**Document extract**
....................

Varshney believes last week’s deadly clashes could be repeated in other parts of the country—and that Muslims are particularly vulnerable. Here is a transcript of Foreign Policy’s interview with Varshney, lightly edited for clarity.

Ravi Agrawal: There’s been a bit of debate about whether the violence in Delhi last week should be defined as a riot or as something more serious—a pogrom. Can you explain the difference?

Ashutosh Varshney: Pogroms are a special class of riots when it’s no longer simply a clash between two mobs or groups. Instead, the police are siding with one group either by looking away or by abetting and sometimes even directly participating in the violence. The key difference between riots and pogroms lies in the behavior of the state—through its police. The term was born in tsarist Russia when pogroms were launched against Jews.

RA: Given what we know now, how would you classify the violence in Delhi?

AV: On the first day and night—Sunday, Feb. 23—we saw two mobs going at each other. There were deaths on both sides. But on the second and third day, the partisanship of the police became clear. A mosque, a Muslim shrine, and Muslim homes and shops were attacked. The police did not respond to calls for help. Logs suggest a high volume of those calls came from predominantly Muslim parts of northeast Delhi. But the police failed to show up. Hindu mobs then attacked with abandon.

....................

Stored records:
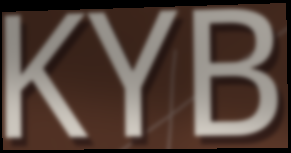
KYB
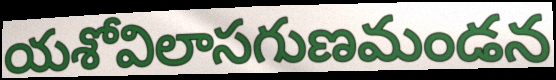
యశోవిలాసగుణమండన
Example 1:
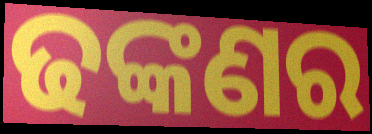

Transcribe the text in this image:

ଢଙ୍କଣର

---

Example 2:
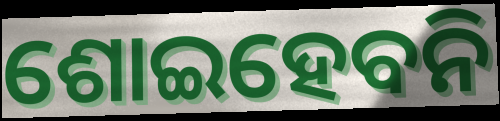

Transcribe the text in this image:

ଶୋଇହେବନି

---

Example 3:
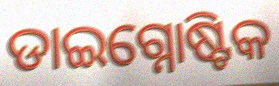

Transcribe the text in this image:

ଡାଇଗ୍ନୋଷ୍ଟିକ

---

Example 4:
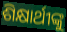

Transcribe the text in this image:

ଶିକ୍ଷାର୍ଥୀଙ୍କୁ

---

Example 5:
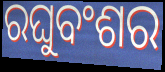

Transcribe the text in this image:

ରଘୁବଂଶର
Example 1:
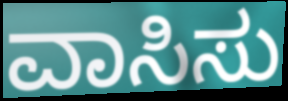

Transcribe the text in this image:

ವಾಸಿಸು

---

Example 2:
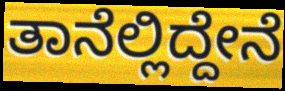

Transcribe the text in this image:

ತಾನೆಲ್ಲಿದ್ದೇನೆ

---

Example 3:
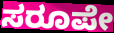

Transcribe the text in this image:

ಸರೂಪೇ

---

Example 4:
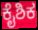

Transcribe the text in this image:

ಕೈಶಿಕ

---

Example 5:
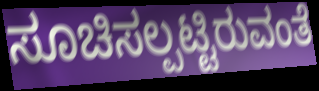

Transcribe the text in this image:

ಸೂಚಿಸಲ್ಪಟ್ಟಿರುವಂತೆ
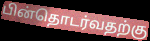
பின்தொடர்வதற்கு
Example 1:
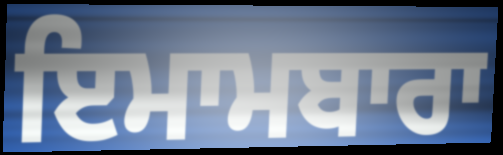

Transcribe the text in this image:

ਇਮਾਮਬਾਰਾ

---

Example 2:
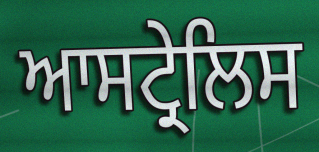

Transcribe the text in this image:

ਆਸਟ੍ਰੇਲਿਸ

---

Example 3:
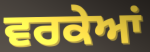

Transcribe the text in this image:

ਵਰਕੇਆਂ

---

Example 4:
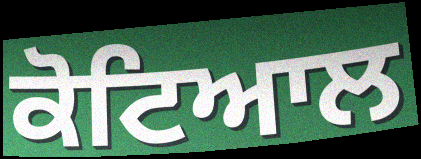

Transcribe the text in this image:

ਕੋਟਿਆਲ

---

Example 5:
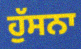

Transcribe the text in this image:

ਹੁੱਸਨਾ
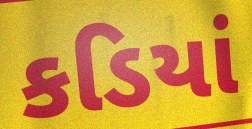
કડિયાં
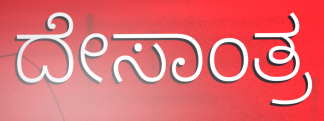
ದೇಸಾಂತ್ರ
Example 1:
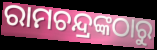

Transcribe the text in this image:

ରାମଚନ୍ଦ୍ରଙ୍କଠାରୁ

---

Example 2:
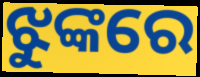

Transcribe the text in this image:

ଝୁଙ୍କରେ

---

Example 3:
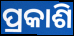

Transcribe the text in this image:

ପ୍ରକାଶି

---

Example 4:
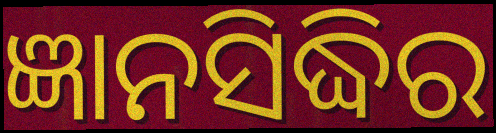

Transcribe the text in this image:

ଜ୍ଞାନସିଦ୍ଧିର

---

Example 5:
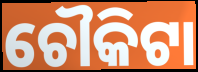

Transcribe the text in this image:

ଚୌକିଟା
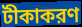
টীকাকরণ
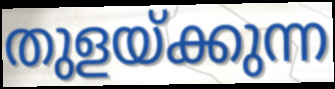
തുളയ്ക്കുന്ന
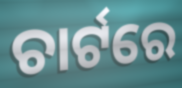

....................

**Work to be completed**
Summarize the interview excerpt in two sentences. The records are separate material and have no connection to the interview excerpt.

**Complete output**
In an interview with Foreign Policy, Ashutosh Varshney explains that pogroms are a special class of riots in which the police side with one group by looking away, abetting, or even participating in the violence. He says that in Delhi two mobs clashed on the first day with deaths on both sides, but on the second and third days the police became partisan, failing to answer calls for help while a mosque, a Muslim shrine, and Muslim homes and shops were attacked.